On 14 September, Fitch downgraded Northern Rock’s individual rating from ‘A/B’ to ‘B/C’ and placed it on Rating Watch Negative. The long-term issuer default rating dropped to ‘A’, before being downgraded again to ‘A-minus’ on 17 September.
Northern Rock’s individual rating dropped to ’B/C’ from ‘A/B’ on 14 September, dropping again to ‘C/D’ and remaining on Rating Watch Negative on 17 September.
A stable outlook was assigned on Monday and Fitch upgraded its support rating floor to ‘A minus‘ from ‘BB plus’ and its support rating to ‘one’ from ‘three’.

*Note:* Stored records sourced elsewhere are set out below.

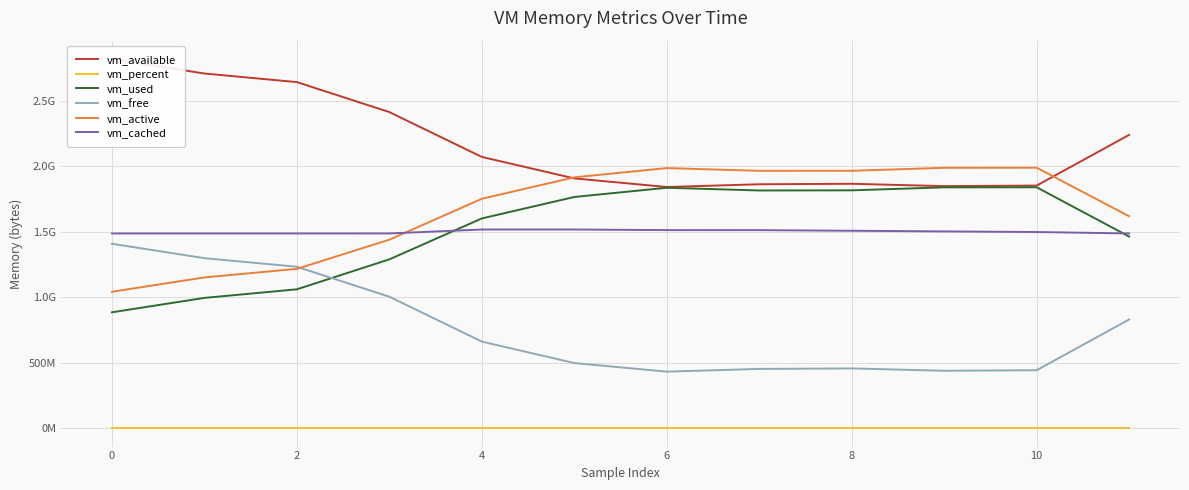

What is the minimum value for vm_active?

1041362944.0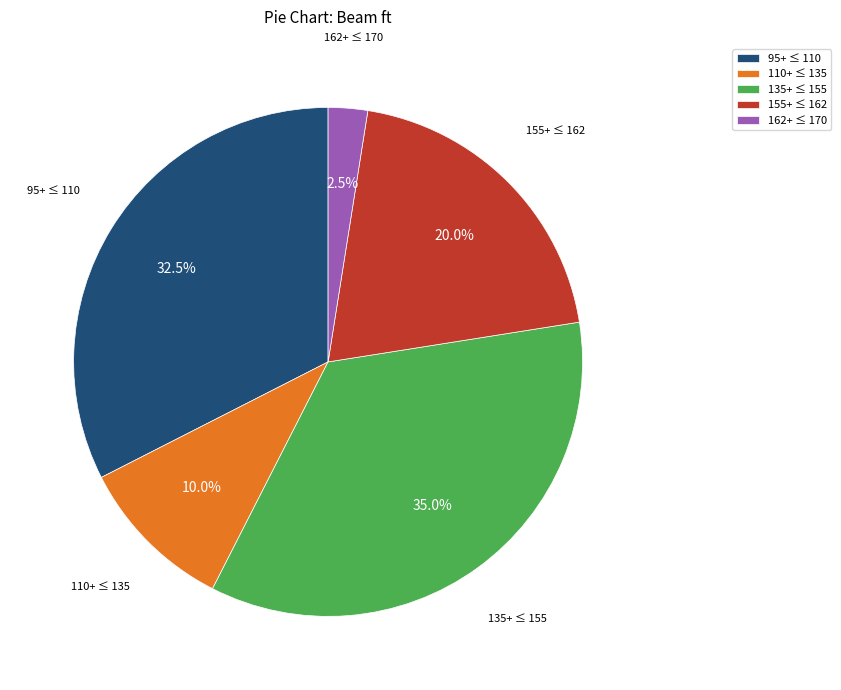

Approximately how many times larger is the value at 95+ ≤ 110 compared to 135+ ≤ 155?

0.9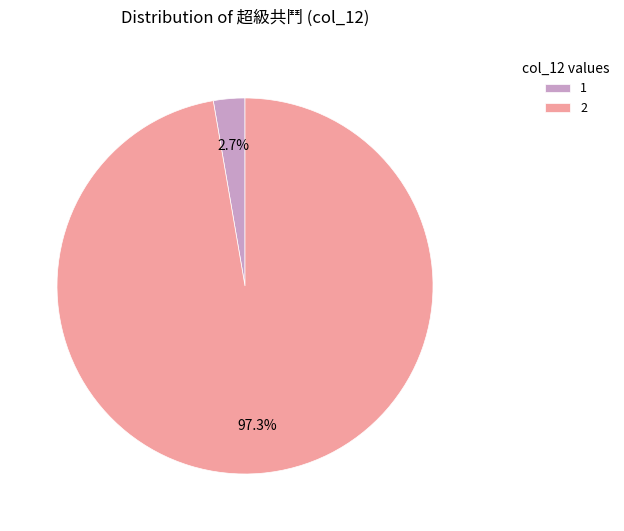

What is the majority slice?

2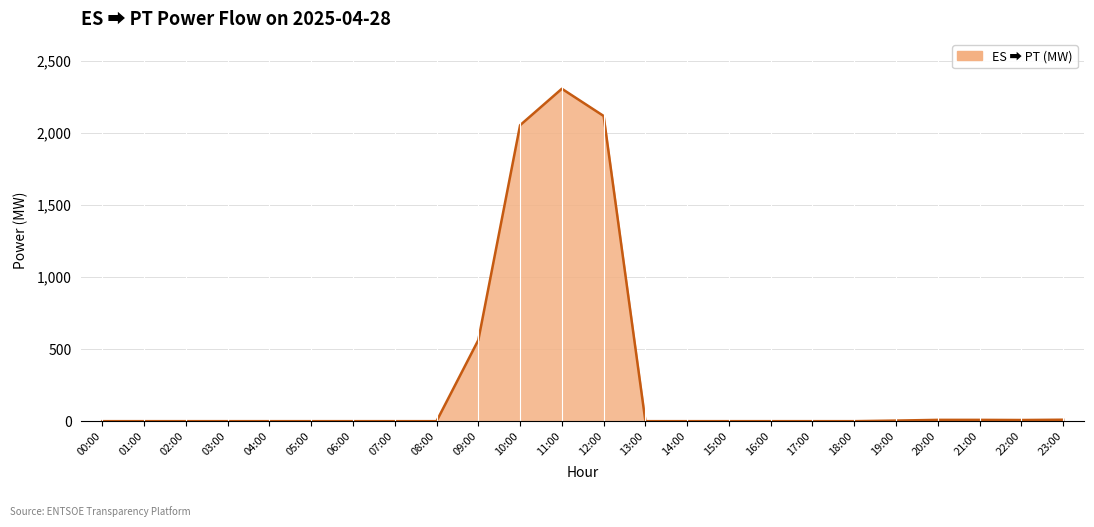

At which label is the value closest to 1154?

09:00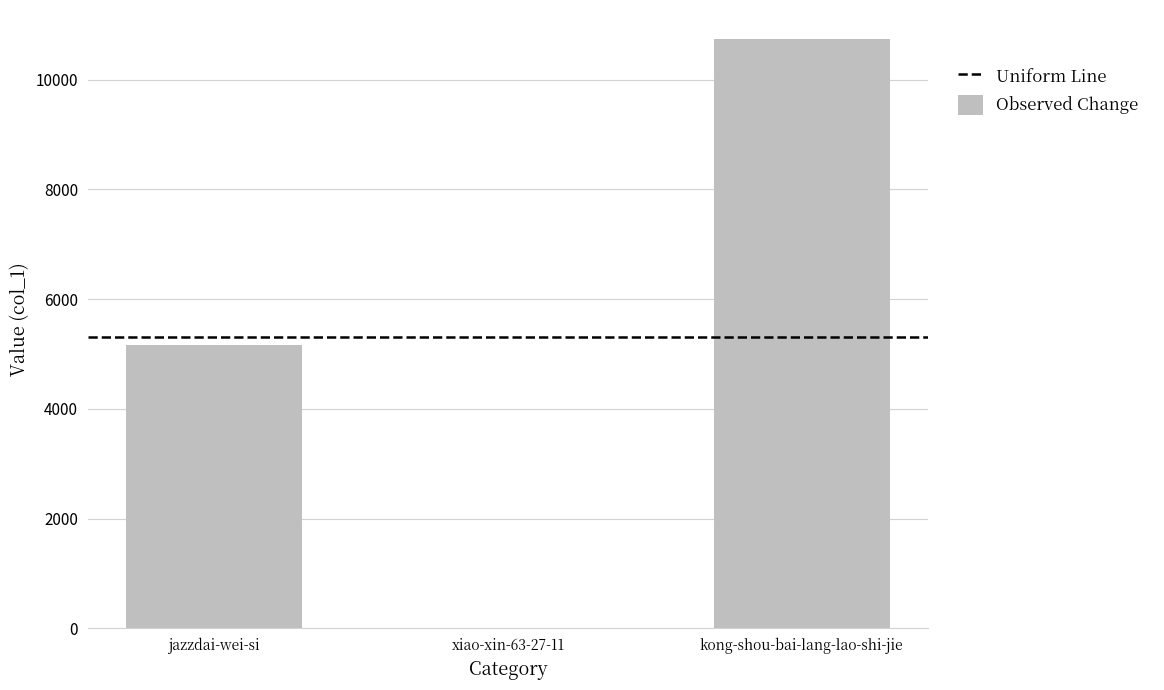

The chart shows a value of 3 at xiao-xin-63-27-11. True or false?

True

Fitch EMEA Financial Institutions Group managing director Gordon Scott says the support rating was raised from ‘three’ to ‘one’ prior to the announcement that the Treasury would step in to guarantee savers’ deposits because of noises coming from the authorities.

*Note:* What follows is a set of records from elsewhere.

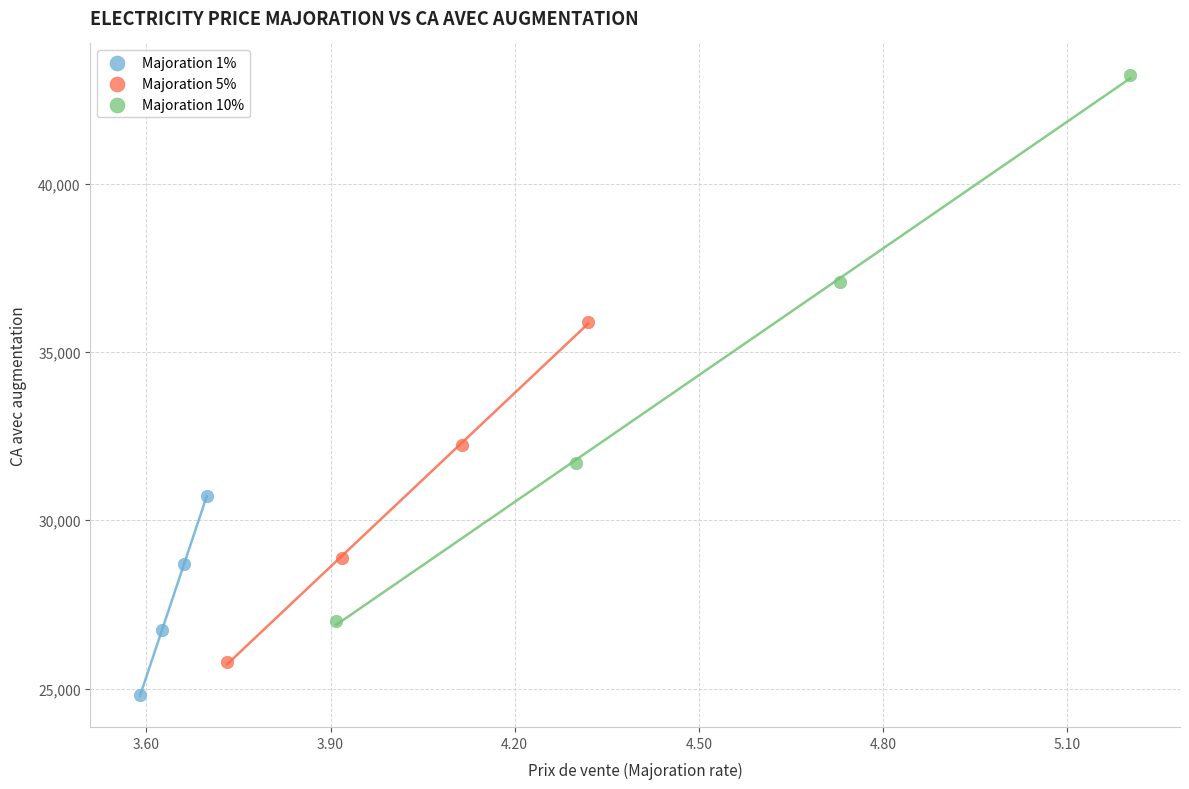

Which series reaches the minimum Y coordinate?

Majoration 1%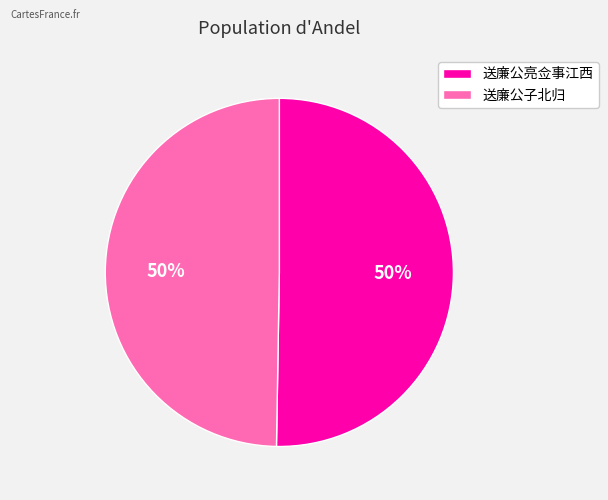

To the nearest percent, what is the average slice percentage?

50%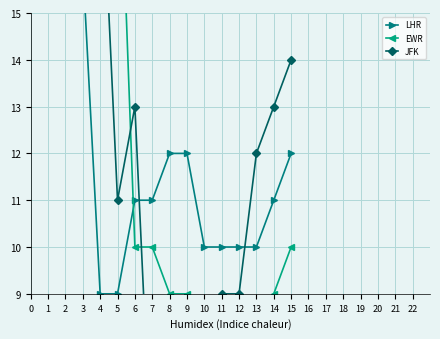

What are all the series names shown in the legend?

LHR, EWR, JFK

He says: “The messages coming out were such that gave us confidence that the Chancellor was going to take that approach, although we didn’t expect him to say it publicly.”
Fitch says rating triggers exist within the Granite programme, impacting upon Northern Rock’s role as a swap and guaranteed investment contract provider to the Granite trust. Trust documents compel the basis swap provider to maintain Long- and Short-term issuer default ratings.
Scott says: “The dilemma in analysing Northern Rock is that it has a very good performance record, very low cost base and very good asset quality, so there is not much wrong with it as an entity. However, its Achilles’ heel is that it has been reliant on the wholesale markets for funding. Although they have some diversification, all those markets dried up about the same time.
“They were finding funding harder to find. We knew their would be an earnings issue, maybe having to pay a little higher for funds, but we weren’t expecting it having this problem with getting funds.”
He adds: “I cannot see how the Chancellor and the Bank of England, having made the announcements they have made, can do anything other than support Northern Rock. But the question is, how long will that last for? It has to get back on an even keel.”